PROBLEM SET
**a.** List every person named in the post on Obama's poverty plans.
**b.** Set down the post on Obama's poverty plans word for word, from "The War on Poverty, motivated" down to "do with it.".
**c.** According to the post on Obama's poverty plans, why did housing in cities become unaffordable?

Wednesday, October 29, 2008

 

Why Obama's Plans to Fight Poverty Will Fail

An accurate and insightful look at Federal, state and local government attempts to fight poverty and crime and why Obama's plans to do more of the same will fail.
Nothing could be more misguided than to renew this “tin-cup urbanism,” as some have called it. Starting in the late 1960s, mayors in struggling cities extended their palms for hundreds of billions of federal dollars that accomplished little good and often worsened the problems that they sought to fix. Beginning in the early nineties, however, a small group of reform-minded mayors—with New York’s Rudy Giuliani and Milwaukee’s John Norquist in the vanguard—jettisoned tin-cup urbanism and began developing their own bottom-up solutions to city problems. Their innovations made cities safer, put welfare recipients to work, and offered kids in failing school systems new choices, bringing about an incomplete, but very real, urban revival.

....

The War on Poverty, motivated by such toxic ideas, transformed welfare from temporary assistance into a lifelong stipend with few strings attached. As everyone knows, welfare rolls then skyrocketed, increasing 125 percent from 1965 to 1970 alone, and an entrenched generational underclass of poor families emerged.

....

In 1968 . . . 13 percent of Americans were poor,” wrote Charles Murray in his unstinting examination of antipoverty programs, Losing Ground. “Over the next 12 years, our expenditures on social welfare quadrupled. And in 1980, the percentage of poor Americans was—13 percent.”

....

An Organisation for Economic Co-operation and Development study found that most European countries spend between 55 percent and 70 percent of what the U.S. does per student, yet produce better educational outcomes. If some urban school systems are failing children, money has nothing to do with it.

....

What explains this conundrum are the local policies that have helped make housing unaffordable. In a study called “The Planning Penalty,” economist Randal O’Toole points out that half a century ago, when many cities were still gaining population, almost all of them boasted a healthy stock of affordable housing. Yet starting in the 1970s, cities began aggressively limiting and directing housing growth, enacting rules for minimum lot sizes and population density that produced significant cost increases for builders, who passed them on to consumers. In Trenton, New Jersey, O’Toole estimates that the city-imposed planning penalty adds $49,000, or 17 percent, to the median cost of a home in a city where the population has shrunk from 130,000 in the 1950s to 85,000 today. In nearby Newark, a city pockmarked with empty lots that has lost some 170,000 residents, the planning penalty is $154,000, adding 41 percent to median home value.
There is much more. Read the whole thing.

EXTRACTED MATERIAL
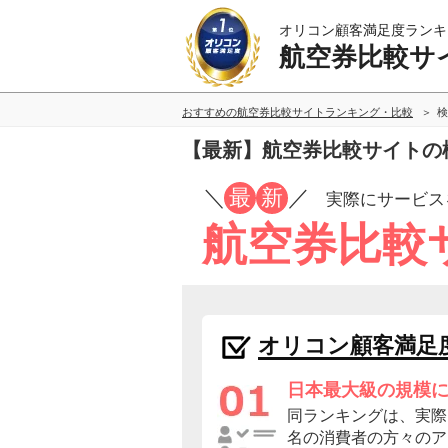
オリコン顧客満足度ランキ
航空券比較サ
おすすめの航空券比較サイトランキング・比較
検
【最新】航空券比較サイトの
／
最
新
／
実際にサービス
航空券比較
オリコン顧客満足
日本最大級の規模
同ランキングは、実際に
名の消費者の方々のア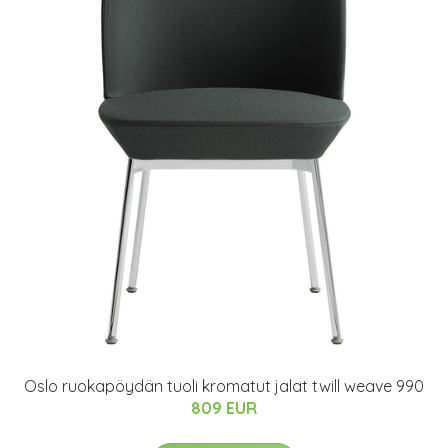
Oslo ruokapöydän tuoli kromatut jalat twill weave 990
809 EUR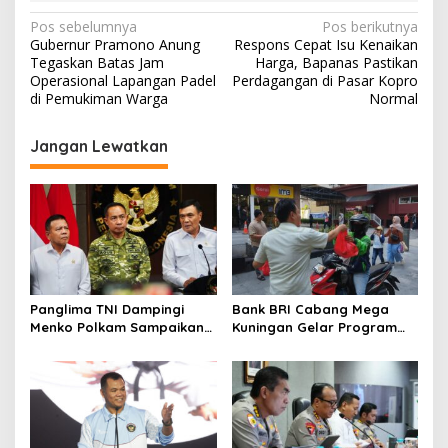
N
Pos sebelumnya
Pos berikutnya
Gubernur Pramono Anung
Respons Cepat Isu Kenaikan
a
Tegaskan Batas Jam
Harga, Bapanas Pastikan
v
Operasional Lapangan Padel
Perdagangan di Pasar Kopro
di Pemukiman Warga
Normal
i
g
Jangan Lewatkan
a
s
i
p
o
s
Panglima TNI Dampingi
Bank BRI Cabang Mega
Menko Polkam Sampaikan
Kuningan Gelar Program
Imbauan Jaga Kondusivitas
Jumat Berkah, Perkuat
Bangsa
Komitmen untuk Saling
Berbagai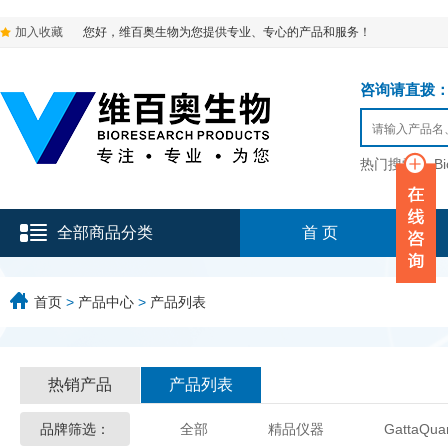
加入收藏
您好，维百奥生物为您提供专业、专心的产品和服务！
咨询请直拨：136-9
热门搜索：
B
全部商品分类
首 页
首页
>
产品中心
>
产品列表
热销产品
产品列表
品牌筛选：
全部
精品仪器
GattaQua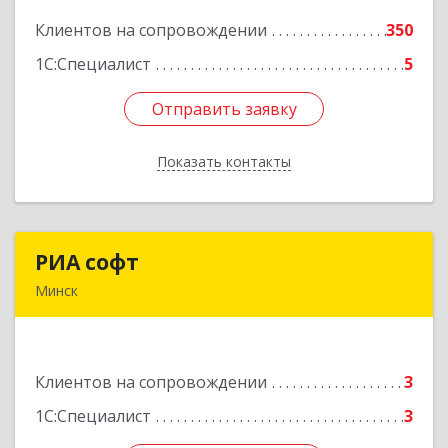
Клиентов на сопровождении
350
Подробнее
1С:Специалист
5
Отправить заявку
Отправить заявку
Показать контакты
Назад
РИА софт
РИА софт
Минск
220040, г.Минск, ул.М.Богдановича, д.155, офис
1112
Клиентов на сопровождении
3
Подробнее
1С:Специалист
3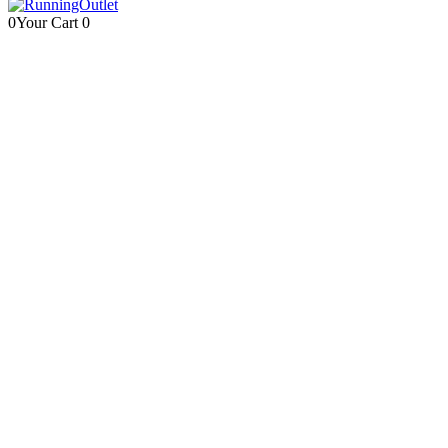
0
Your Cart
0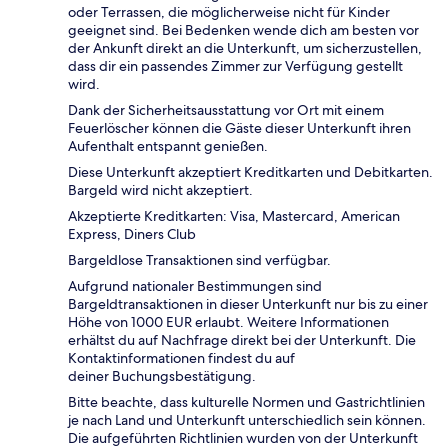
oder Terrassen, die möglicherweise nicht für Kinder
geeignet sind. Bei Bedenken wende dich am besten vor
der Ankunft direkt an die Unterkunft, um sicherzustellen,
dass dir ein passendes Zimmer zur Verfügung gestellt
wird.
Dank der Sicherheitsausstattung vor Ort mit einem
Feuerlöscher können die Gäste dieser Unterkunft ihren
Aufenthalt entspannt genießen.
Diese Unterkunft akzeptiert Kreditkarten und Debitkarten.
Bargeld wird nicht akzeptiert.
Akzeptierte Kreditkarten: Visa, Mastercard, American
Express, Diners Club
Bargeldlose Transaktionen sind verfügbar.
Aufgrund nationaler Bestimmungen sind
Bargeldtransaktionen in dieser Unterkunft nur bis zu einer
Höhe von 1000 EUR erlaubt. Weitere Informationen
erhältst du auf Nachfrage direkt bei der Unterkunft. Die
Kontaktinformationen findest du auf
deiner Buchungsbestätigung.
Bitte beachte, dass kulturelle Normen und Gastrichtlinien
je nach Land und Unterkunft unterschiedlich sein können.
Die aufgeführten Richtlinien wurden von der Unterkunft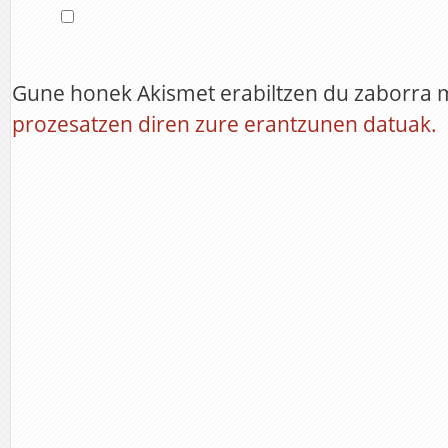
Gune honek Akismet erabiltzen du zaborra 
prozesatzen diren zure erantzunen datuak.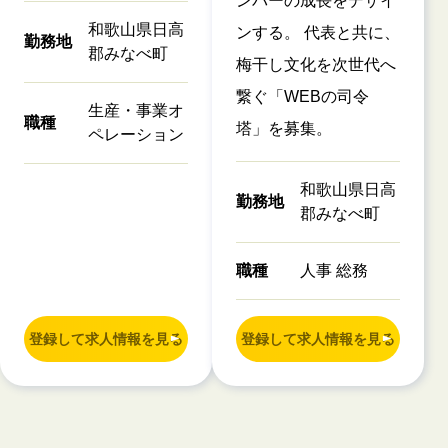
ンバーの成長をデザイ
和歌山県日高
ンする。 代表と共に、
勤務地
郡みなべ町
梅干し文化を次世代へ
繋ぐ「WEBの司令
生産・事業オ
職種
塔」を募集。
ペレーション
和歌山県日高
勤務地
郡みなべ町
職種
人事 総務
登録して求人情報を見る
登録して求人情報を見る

TASK ANSWERS
**a.** Obama, Rudy Giuliani, John Norquist, Charles Murray, Randal O'Toole

**b.**
The War on Poverty, motivated by such toxic ideas, transformed welfare from temporary assistance into a lifelong stipend with few strings attached. As everyone knows, welfare rolls then skyrocketed, increasing 125 percent from 1965 to 1970 alone, and an entrenched generational underclass of poor families emerged.

....

In 1968 . . . 13 percent of Americans were poor,” wrote Charles Murray in his unstinting examination of antipoverty programs, Losing Ground. “Over the next 12 years, our expenditures on social welfare quadrupled. And in 1980, the percentage of poor Americans was—13 percent.”

....

An Organisation for Economic Co-operation and Development study found that most European countries spend between 55 percent and 70 percent of what the U.S. does per student, yet produce better educational outcomes. If some urban school systems are failing children, money has nothing to do with it.

**c.** Starting in the 1970s, cities began limiting and directing housing growth. They enacted rules for minimum lot sizes and population density that raised costs for builders, and builders passed those costs on to consumers.